I have created REST API in MVC4, it is working fine when I compose request from fiddler. But in my application, I need to call through jsonp because it would cross domain request. But when I'm calling this service it gives me error as shown below:
我已经在MVC4中创建了REST API,当我从fiddler中编写请求时,它可以正常工作。但是在我的应用程序中,我需要通过jsonp调用,因为它会跨域请求。

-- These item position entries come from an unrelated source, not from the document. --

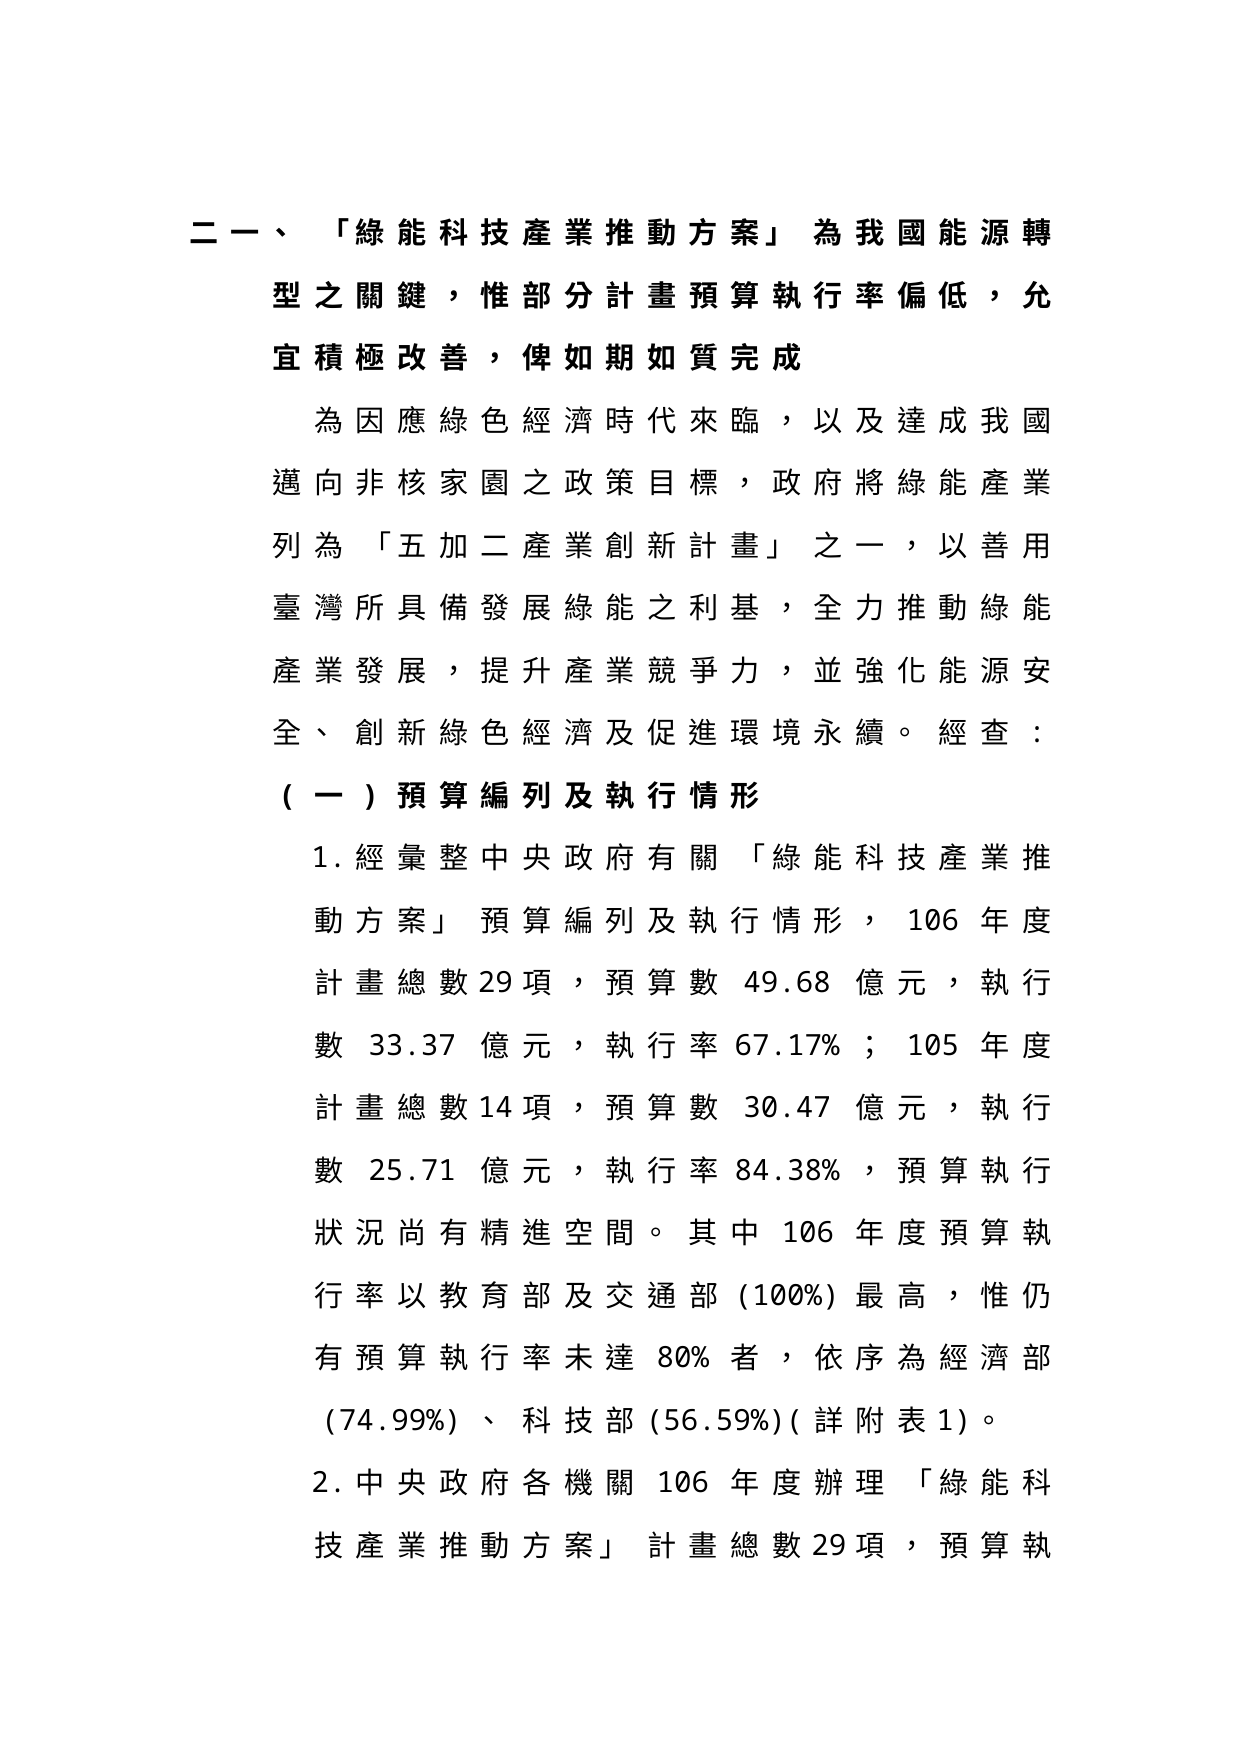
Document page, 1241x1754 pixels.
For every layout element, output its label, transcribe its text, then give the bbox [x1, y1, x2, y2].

text 1.經彙整中央政府有關「綠能科技產業推動方案」預算編列及執行情形，106年度計畫總數29項，預算數49.68億元，執行數33.37億元，執行率67.17%；105年度計畫總數14項，預算數30.47億元，執行數25.71億元，執行率84.38%，預算執行狀況尚有精進空間。其中106年度預算執行率以教育部及交通部(100%)最高，惟仍有預算執行率未達80%者，依序為經濟部(74.99%)、科技部(56.59%)(詳附表1)。 [271, 814, 1058, 1439]
text 為因應綠色經濟時代來臨，以及達成我國邁向非核家園之政策目標，政府將綠能產業列為「五加二產業創新計畫」之一，以善用臺灣所具備發展綠能之利基，全力推動綠能產業發展，提升產業競爭力，並強化能源安全、創新綠色經濟及促進環境永續。經查: [242, 377, 1058, 752]
text 2.中央政府各機關106年度辦理「綠能科技產業推動方案」計畫總數29項，預算執行率100%者計有6項、90%~99%者計有11項、80%~89%者計有4項、未達80%者計有8項，其中60%~69%者1項、低於60%者7項(詳附表2)。預算執行率未達80%之計畫，包括: [271, 1439, 1058, 1564]
text (一)預算編列及執行情形 [242, 752, 1058, 814]
text 二一、「綠能科技產業推動方案」為我國能源轉型之關鍵，惟部分計畫預算執行率偏低，允宜積極改善，俾如期如質完成 [183, 189, 1058, 377]
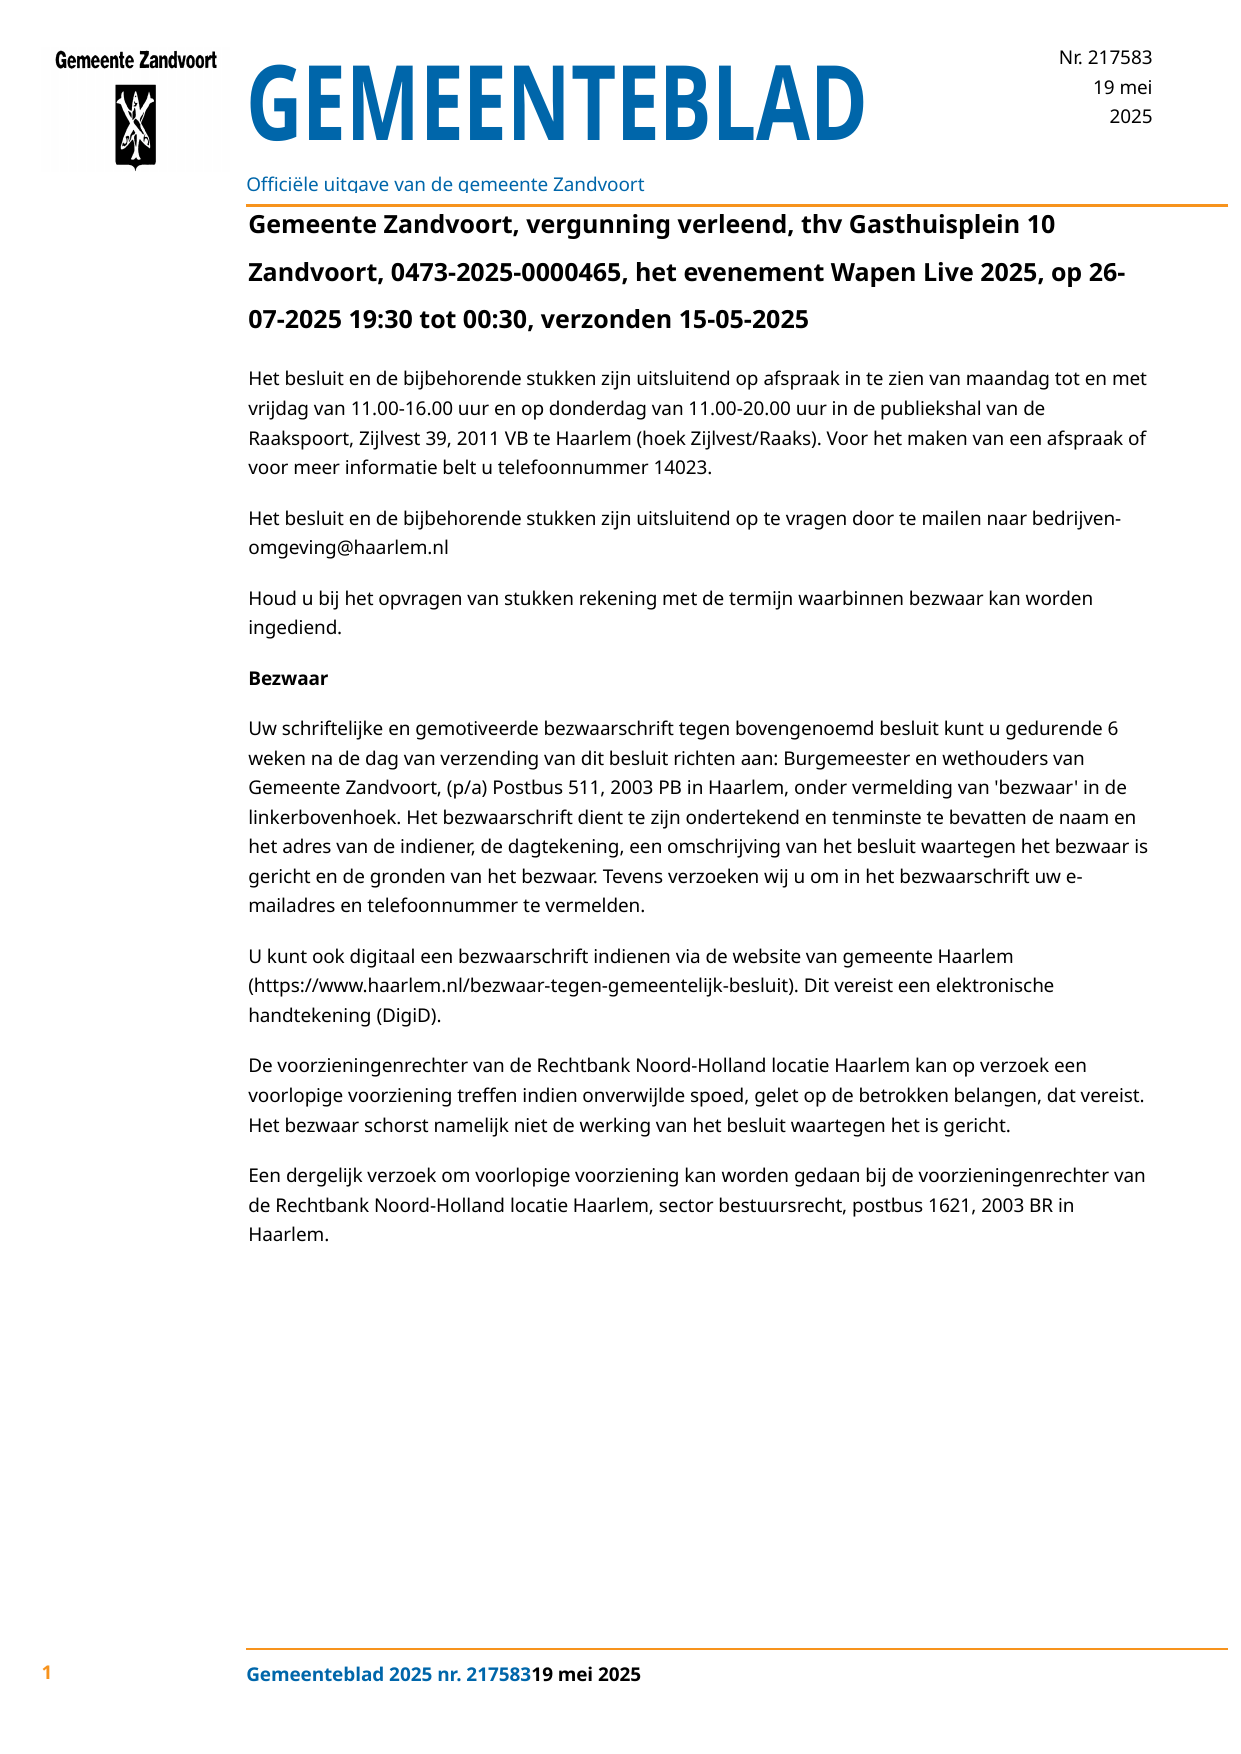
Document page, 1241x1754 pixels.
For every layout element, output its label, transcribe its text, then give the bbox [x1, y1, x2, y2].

text Het besluit en de bijbehorende stukken zijn uitsluitend op afspraak in te zien van maandag tot en met vrijdag van 11.00-16.00 uur en op donderdag van 11.00-20.00 uur in de publiekshal van de Raakspoort, Zijlvest 39, 2011 VB te Haarlem (hoek Zijlvest/Raaks). Voor het maken van een afspraak of voor meer informatie belt u telefoonnummer 14023. [248, 366, 1152, 480]
text Houd u bij het opvragen van stukken rekening met de termijn waarbinnen bezwaar kan worden ingediend. [248, 585, 1152, 640]
text Uw schriftelijke en gemotiveerde bezwaarschrift tegen bovengenoemd besluit kunt u gedurende 6 weken na de dag van verzending van dit besluit richten aan: Burgemeester en wethouders van Gemeente Zandvoort, (p/a) Postbus 511, 2003 PB in Haarlem, onder vermelding van 'bezwaar' in de linkerbovenhoek. Het bezwaarschrift dient te zijn ondertekend en tenminste te bevatten de naam en het adres van de indiener, de dagtekening, een omschrijving van het besluit waartegen het bezwaar is gericht en de gronden van het bezwaar. Tevens verzoeken wij u om in het bezwaarschrift uw e-mailadres en telefoonnummer te vermelden. [248, 715, 1152, 918]
text Gemeente Zandvoort, vergunning verleend, thv Gasthuisplein 10 Zandvoort, 0473-2025-0000465, het evenement Wapen Live 2025, op 26-07-2025 19:30 tot 00:30, verzonden 15-05-2025 [248, 207, 1152, 336]
text Bezwaar [248, 665, 1152, 690]
text Het besluit en de bijbehorende stukken zijn uitsluitend op te vragen door te mailen naar bedrijven-omgeving@haarlem.nl [248, 505, 1152, 560]
picture [41, 47, 231, 172]
text U kunt ook digitaal een bezwaarschrift indienen via de website van gemeente Haarlem (https://www.haarlem.nl/bezwaar-tegen-gemeentelijk-besluit). Dit vereist een elektronische handtekening (DigiD). [248, 943, 1152, 1028]
text De voorzieningenrechter van de Rechtbank Noord-Holland locatie Haarlem kan op verzoek een voorlopige voorziening treffen indien onverwijlde spoed, gelet op de betrokken belangen, dat vereist. Het bezwaar schorst namelijk niet de werking van het besluit waartegen het is gericht. [248, 1053, 1152, 1137]
text Een dergelijk verzoek om voorlopige voorziening kan worden gedaan bij de voorzieningenrechter van de Rechtbank Noord-Holland locatie Haarlem, sector bestuursrecht, postbus 1621, 2003 BR in Haarlem. [248, 1162, 1152, 1247]
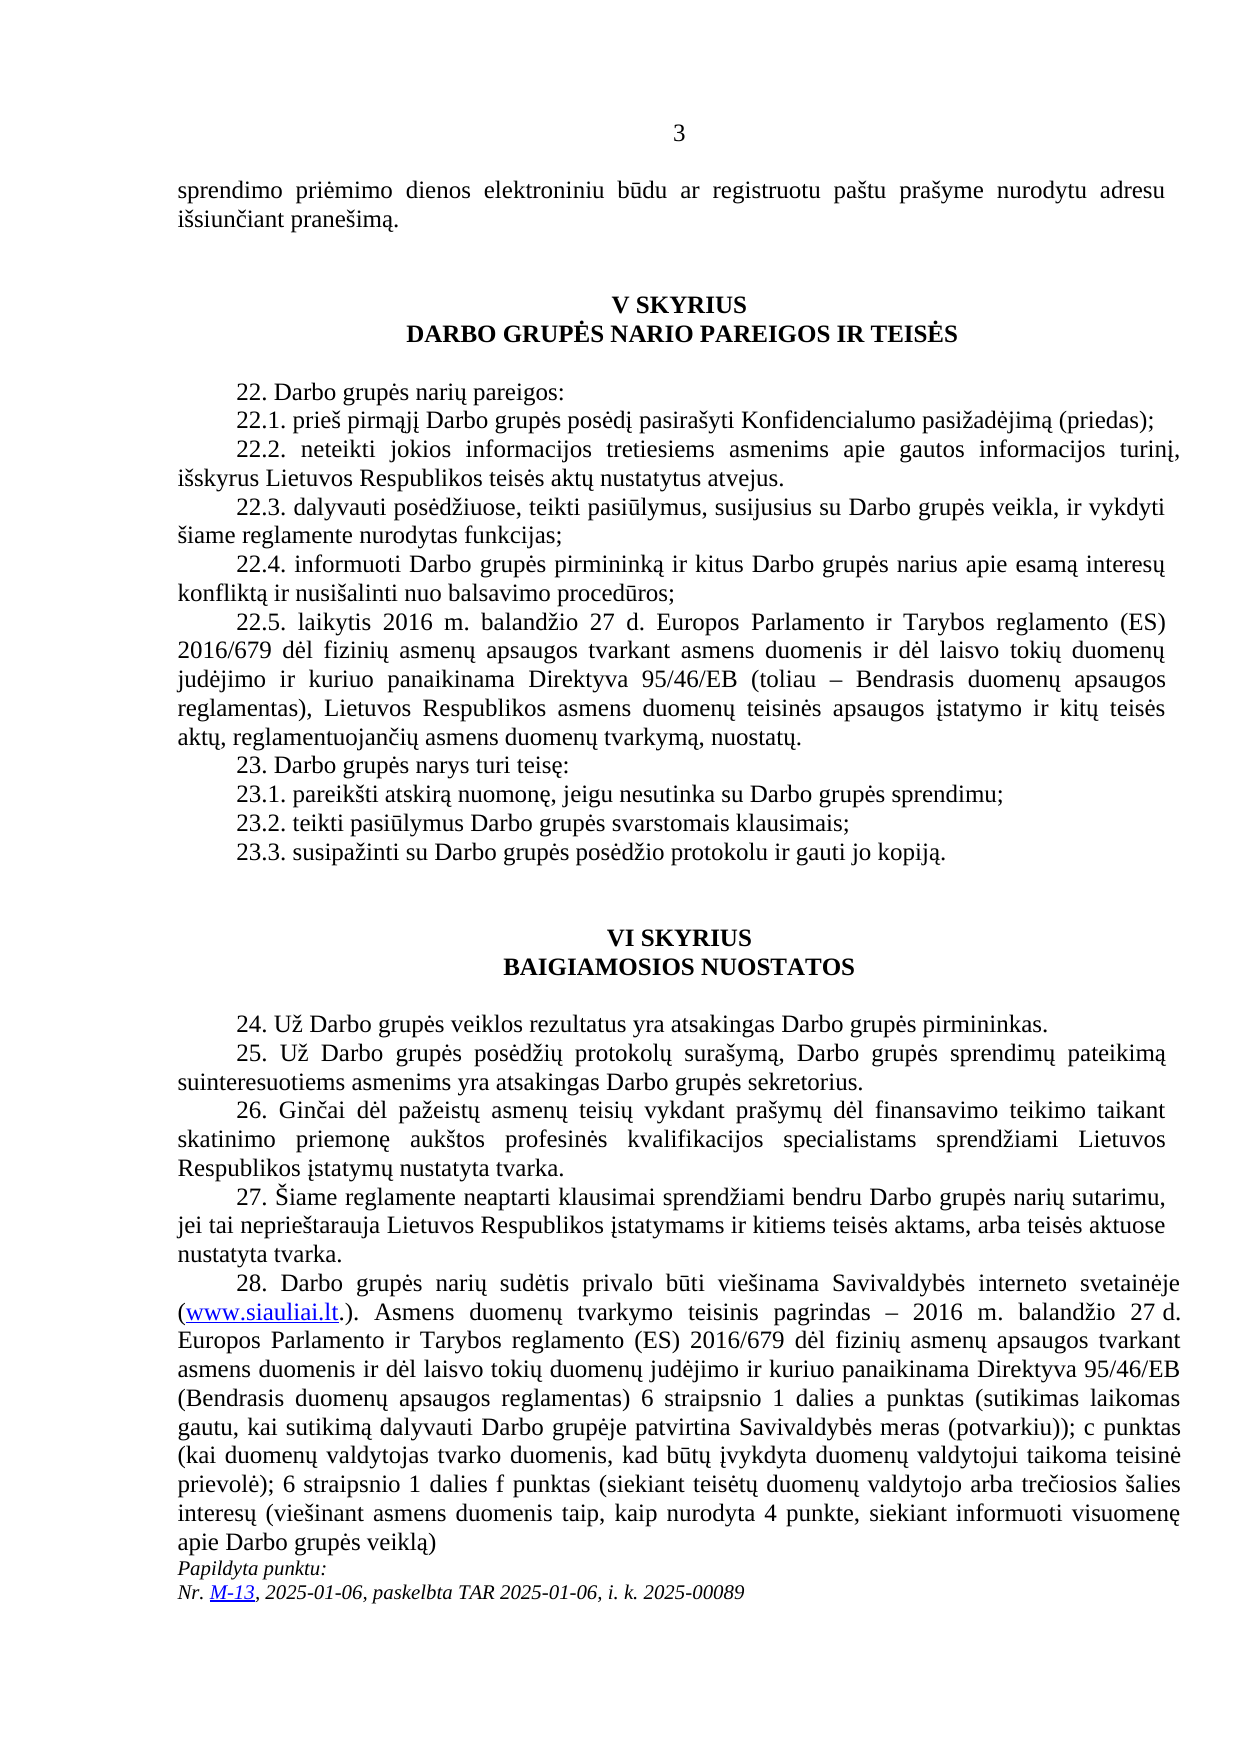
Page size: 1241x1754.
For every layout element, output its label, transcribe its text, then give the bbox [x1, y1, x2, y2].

text sprendimo priėmimo dienos elektroniniu būdu ar registruotu paštu prašyme nurodytu adresu išsiunčiant pranešimą. [177, 176, 1167, 233]
text 22.5. laikytis 2016 m. balandžio 27 d. Europos Parlamento ir Tarybos reglamento (ES) 2016/679 dėl fizinių asmenų apsaugos tvarkant asmens duomenis ir dėl laisvo tokių duomenų judėjimo ir kuriuo panaikinama Direktyva 95/46/EB (toliau – Bendrasis duomenų apsaugos reglamentas), Lietuvos Respublikos asmens duomenų teisinės apsaugos įstatymo ir kitų teisės aktų, reglamentuojančių asmens duomenų tvarkymą, nuostatų. [177, 607, 1167, 751]
text 25. Už Darbo grupės posėdžių protokolų surašymą, Darbo grupės sprendimų pateikimą suinteresuotiems asmenims yra atsakingas Darbo grupės sekretorius. [177, 1038, 1167, 1096]
text Nr. M-13, 2025-01-06, paskelbta TAR 2025-01-06, i. k. 2025-00089 [177, 1580, 1181, 1604]
text 23.3. susipažinti su Darbo grupės posėdžio protokolu ir gauti jo kopiją. [177, 837, 1187, 866]
text 22. Darbo grupės narių pareigos: [177, 377, 1187, 406]
text 28. Darbo grupės narių sudėtis privalo būti viešinama Savivaldybės interneto svetainėje (www.siauliai.lt.). Asmens duomenų tvarkymo teisinis pagrindas – 2016 m. balandžio 27 d. Europos Parlamento ir Tarybos reglamento (ES) 2016/679 dėl fizinių asmenų apsaugos tvarkant asmens duomenis ir dėl laisvo tokių duomenų judėjimo ir kuriuo panaikinama Direktyva 95/46/EB (Bendrasis duomenų apsaugos reglamentas) 6 straipsnio 1 dalies a punktas (sutikimas laikomas gautu, kai sutikimą dalyvauti Darbo grupėje patvirtina Savivaldybės meras (potvarkiu)); c punktas (kai duomenų valdytojas tvarko duomenis, kad būtų įvykdyta duomenų valdytojui taikoma teisinė prievolė); 6 straipsnio 1 dalies f punktas (siekiant teisėtų duomenų valdytojo arba trečiosios šalies interesų (viešinant asmens duomenis taip, kaip nurodyta 4 punkte, siekiant informuoti visuomenę apie Darbo grupės veiklą) [177, 1268, 1181, 1556]
text 22.3. dalyvauti posėdžiuose, teikti pasiūlymus, susijusius su Darbo grupės veikla, ir vykdyti šiame reglamente nurodytas funkcijas; [177, 492, 1167, 549]
text 23.2. teikti pasiūlymus Darbo grupės svarstomais klausimais; [177, 808, 1187, 837]
text DARBO GRUPĖS NARIO PAREIGOS IR TEISĖS [177, 319, 1187, 348]
text 27. Šiame reglamente neaptarti klausimai sprendžiami bendru Darbo grupės narių sutarimu, jei tai neprieštarauja Lietuvos Respublikos įstatymams ir kitiems teisės aktams, arba teisės aktuose nustatyta tvarka. [177, 1182, 1167, 1268]
text 23.1. pareikšti atskirą nuomonę, jeigu nesutinka su Darbo grupės sprendimu; [177, 779, 1187, 808]
text 24. Už Darbo grupės veiklos rezultatus yra atsakingas Darbo grupės pirmininkas. [177, 1009, 1187, 1038]
text 26. Ginčai dėl pažeistų asmenų teisių vykdant prašymų dėl finansavimo teikimo taikant skatinimo priemonę aukštos profesinės kvalifikacijos specialistams sprendžiami Lietuvos Respublikos įstatymų nustatyta tvarka. [177, 1096, 1167, 1182]
text 22.1. prieš pirmąjį Darbo grupės posėdį pasirašyti Konfidencialumo pasižadėjimą (priedas); [177, 406, 1187, 434]
text 22.2. neteikti jokios informacijos tretiesiems asmenims apie gautos informacijos turinį, išskyrus Lietuvos Respublikos teisės aktų nustatytus atvejus. [177, 434, 1181, 492]
text BAIGIAMOSIOS NUOSTATOS [177, 952, 1181, 981]
text VI SKYRIUS [177, 923, 1181, 952]
text 22.4. informuoti Darbo grupės pirmininką ir kitus Darbo grupės narius apie esamą interesų konfliktą ir nusišalinti nuo balsavimo procedūros; [177, 549, 1167, 607]
text 23. Darbo grupės narys turi teisę: [177, 751, 1187, 779]
text Papildyta punktu: [177, 1556, 1181, 1580]
text V SKYRIUS [177, 291, 1181, 319]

但是当我调用这个服务时它会给我错误,如下所示:
Jquery JsonP Call ..
Jquery JsonP叫. .
$.ajax({
type: "POST" ,
url: "http://127.0.0.1:81/api/sites/GetDomainAvailability?apikey=asfasfdsf&callback=?",
data: { SubDomain: subDomain, ParentDomain: parentDomain, ResellerId: resellerId },
cache: false,
contentType: "application/json; charset=utf-8",
success: function (response) {
if (callback)
callback(response.d);
},
error: function (response) {
if (callback)
error(response.d);
},
});
Error: 
错误:
1 个解决方案
#1
2
Right now you are not doing JSONP. It's still POST request. To make it JSONP you need simply to add dataType: "jsonp" to you $.ajax() call. You can also remove some other redundancy parameters like content-type and 'callback' param (but that's optional). So, your code should looke like:
现在你不是在做JSONP。它仍然是POST请求。要使它成为JSONP,只需将dataType:“JSONP”添加到$.ajax()调用。您还可以删除一些其他冗余参数,如内容类型和“回调”参数(但这是可选的)。因此,您的代码应该如下所示:
$.ajax({
url: "http://127.0.0.1:81/api/sites/GetDomainAvailability?apikey=asfasfdsf",
data: { SubDomain: subDomain, ParentDomain: parentDomain, ResellerId: resellerId },
datatype: "jsonp",
cache: false,
success: function (response) { /* ... */ },
error: function (response) { /* ... */ },
});
Be also ready, that your request will be transformed to a GET one and will look like /GetDomainAvailability?apikey=key&callback=jquery123&SubDomain=sss&ParentDomain=ppp&ResellerId=123&_=4398572349857
还要做好准备,您的请求将被转换为GET,并且看起来像/GetDomainAvailability?apikey=key&callback=jquery123&SubDomain=sss&ParentDomain= ppresellerid = 123_4398572349857
So, prepare your server-side code for that.
因此,准备好您的服务器端代码。
#1
2
Right now you are not doing JSONP. It's still POST request. To make it JSONP you need simply to add dataType: "jsonp" to you $.ajax() call. You can also remove some other redundancy parameters like content-type and 'callback' param (but that's optional). So, your code should looke like:
现在你不是在做JSONP。它仍然是POST请求。要使它成为JSONP,只需将dataType:“JSONP”添加到$.ajax()调用。您还可以删除一些其他冗余参数,如内容类型和“回调”参数(但这是可选的)。因此,您的代码应该如下所示:
$.ajax({
url: "http://127.0.0.1:81/api/sites/GetDomainAvailability?apikey=asfasfdsf",
data: { SubDomain: subDomain, ParentDomain: parentDomain, ResellerId: resellerId },
datatype: "jsonp",
cache: false,
success: function (response) { /* ... */ },
error: function (response) { /* ... */ },
});
Be also ready, that your request will be transformed to a GET one and will look like /GetDomainAvailability?apikey=key&callback=jquery123&SubDomain=sss&ParentDomain=ppp&ResellerId=123&_=4398572349857
还要做好准备,您的请求将被转换为GET,并且看起来像/GetDomainAvailability?apikey=key&callback=jquery123&SubDomain=sss&ParentDomain= ppresellerid = 123_4398572349857
So, prepare your server-side code for that.
因此,准备好您的服务器端代码。